If policies don't drastically change. Just imagine norwegian electric car subsidies but happening everywhere decades straight - for solar, wind, tidal, battery, pumped water stations, sand batteries. Perhaps a Sahara -> Europe solar megaproject (I remember a good discussion on HN about that).
Separately, I wonder if a geoengineering megaproject is more likely to be funded than small incremental changes due to politicians perceiving more immediate ROI, peer clout, and poll ratings.
> If policies don't drastically change. Just imagine norwegian electric car subsidies but happening everywhere decades straight - for solar, wind, tidal, battery, pumped water stations, sand batteries. Perhaps a Sahara -> Europe solar megaproject (I remember a good discussion on HN about that).
Do you honestly see them changing in the following years? We had Paris 8 years ago and the only thing that caused a small, one-year dip in our emissions was a deadly pandemic...
I do, because there is an entire generation steeped in understanding of climate change already taking up policital roles. Minds may be changing (but not fast enough) so intead the politicians changing will be what saves us.
It wasn’t deadly pandemic that did that; it was biz owners complying with orders to let workers stay at home and not commute in and work their jobs that depend on it. Society didn’t collapse either. It’s a decision.

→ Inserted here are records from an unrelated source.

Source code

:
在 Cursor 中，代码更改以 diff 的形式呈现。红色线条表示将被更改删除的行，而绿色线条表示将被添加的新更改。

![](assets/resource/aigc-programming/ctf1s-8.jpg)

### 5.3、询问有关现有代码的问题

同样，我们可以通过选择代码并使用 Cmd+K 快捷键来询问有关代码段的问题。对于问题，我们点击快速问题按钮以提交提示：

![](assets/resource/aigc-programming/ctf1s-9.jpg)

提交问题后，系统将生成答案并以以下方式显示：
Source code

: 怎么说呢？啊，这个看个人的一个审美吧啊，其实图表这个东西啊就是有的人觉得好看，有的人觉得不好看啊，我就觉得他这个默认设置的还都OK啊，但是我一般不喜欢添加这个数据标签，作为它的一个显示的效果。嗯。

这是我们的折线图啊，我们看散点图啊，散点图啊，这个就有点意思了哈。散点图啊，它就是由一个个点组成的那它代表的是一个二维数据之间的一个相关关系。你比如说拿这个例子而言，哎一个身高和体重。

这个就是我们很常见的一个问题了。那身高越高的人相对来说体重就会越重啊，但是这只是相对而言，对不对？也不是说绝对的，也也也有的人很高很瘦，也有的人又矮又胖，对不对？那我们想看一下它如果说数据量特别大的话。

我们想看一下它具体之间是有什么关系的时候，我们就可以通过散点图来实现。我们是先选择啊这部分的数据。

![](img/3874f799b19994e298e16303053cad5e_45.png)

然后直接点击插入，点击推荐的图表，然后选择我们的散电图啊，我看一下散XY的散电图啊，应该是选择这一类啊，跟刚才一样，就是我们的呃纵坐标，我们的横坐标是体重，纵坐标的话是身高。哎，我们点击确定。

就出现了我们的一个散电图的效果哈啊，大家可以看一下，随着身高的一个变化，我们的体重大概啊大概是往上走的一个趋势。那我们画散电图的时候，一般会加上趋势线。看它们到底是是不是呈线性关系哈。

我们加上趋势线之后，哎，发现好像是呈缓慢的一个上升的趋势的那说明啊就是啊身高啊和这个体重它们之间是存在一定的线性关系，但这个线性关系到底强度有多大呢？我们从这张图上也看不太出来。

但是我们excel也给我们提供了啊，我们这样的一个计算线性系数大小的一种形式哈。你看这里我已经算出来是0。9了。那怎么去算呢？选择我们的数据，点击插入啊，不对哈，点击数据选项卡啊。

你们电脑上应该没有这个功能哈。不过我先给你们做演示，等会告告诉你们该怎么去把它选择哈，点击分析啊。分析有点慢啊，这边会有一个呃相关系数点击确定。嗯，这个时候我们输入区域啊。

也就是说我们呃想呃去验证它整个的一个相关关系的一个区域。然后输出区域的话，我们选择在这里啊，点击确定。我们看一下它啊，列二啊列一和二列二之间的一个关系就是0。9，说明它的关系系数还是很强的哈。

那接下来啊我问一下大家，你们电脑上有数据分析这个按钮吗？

And how much did it cost? It didn't collapse because we printed trillions of dollars, but now we have a huge debt and inflation, which has made poor people even poorer, especially in poorer countries where food insecurity has resurfaced. If it were a sustainable solution, we would have already implemented it.

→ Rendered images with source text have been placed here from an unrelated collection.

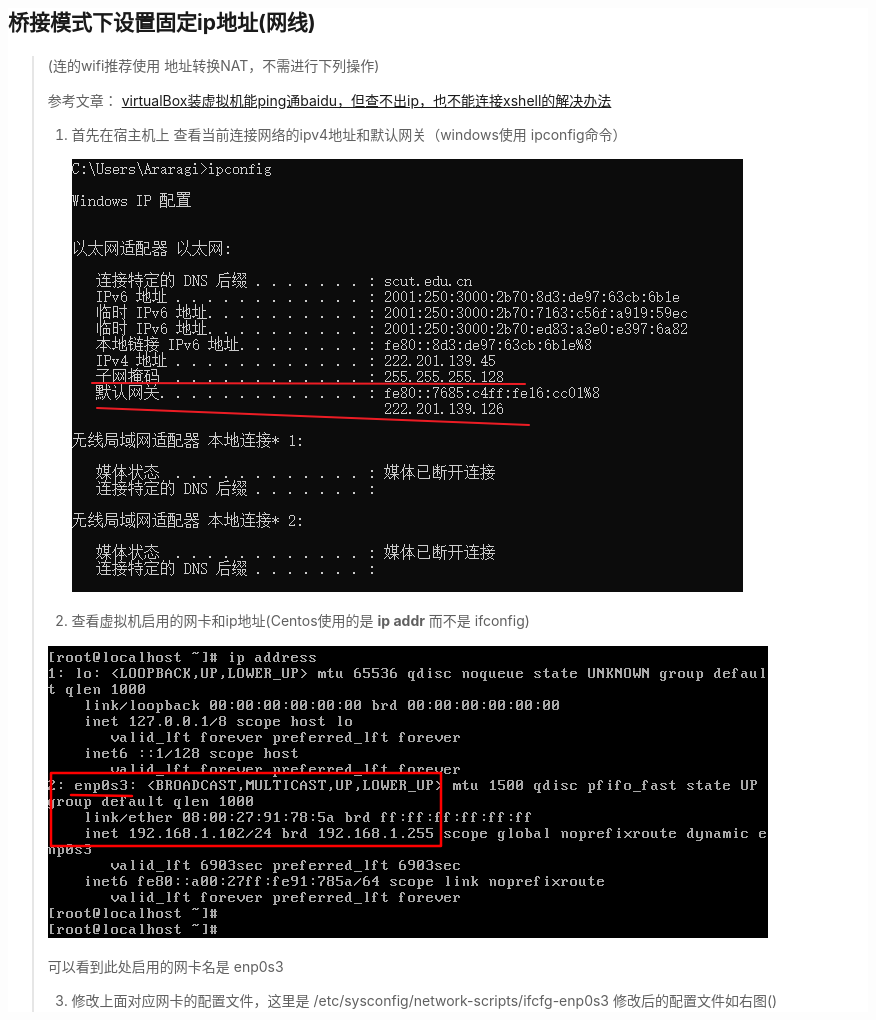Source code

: ## 桥接模式下设置固定ip地址(网线)

> (连的wifi推荐使用 地址转换NAT，不需进行下列操作)
>
> 参考文章： [virtualBox装虚拟机能ping通baidu，但查不出ip，也不能连接xshell的解决办法](https://blog.csdn.net/qq_41063141/article/details/93885103)
>
> 1. 首先在宿主机上 查看当前连接网络的ipv4地址和默认网关（windows使用 ipconfig命令）
>
>    ![宿主机的网络详情](assets/ip_windows_host.png)
>
> 2. 查看虚拟机启用的网卡和ip地址(Centos使用的是 **ip addr** 而不是 ifconfig)
>
> ![ip_addr](assets/ip_addr.png)
>
> 可以看到此处启用的网卡名是  enp0s3
>
> 3. 修改上面对应网卡的配置文件，这里是 /etc/sysconfig/network-scripts/ifcfg-enp0s3  修改后的配置文件如右图()
>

> Just imagine norwegian electric car subsidies but happening everywhere
That's hard to imagine, because Norway exported a huge amount of pollution to the rest of the world in order to finance their current policy of green technology adoption. Not everyone has that nice ratio of oil and tiny population.
That's actually the whole deal, even if policies change drastically in the right direction we're still completely screwed. Not quite as screwed but still not notably less. If we stopped our civilization covid-style on a dime and didn't emit any greenouse gasses at all from now on, we're still mostly screwed in the near term. Delayed effects are a bitch.
And policies will only gradually change at best, only after the effects are plainly seen and when it's laughably beyond too late.
Take a genuine look at the science. Scientists themselves are freaking out. There’s no way out of the famine and heat and just the general Collapse that will kill billions.
What's even better is that net zero isn't doing anything for _already emitted carbon_, or the already accumulated heat energy. We can get to net zero and average temperature is still going to keep rising.
I think there are solutions, question is when these will be implemented. I'm referring to planting more trees to cool down cities so that avg temp will decrease, routing rivers/water through city to increase even more the cooling effect (like city of Bishkek)
Thinking about getting to 1.5 C averaged over the planet is surreal and we are still 30 years out from the promised "net zero". We have some tough times ahead of us.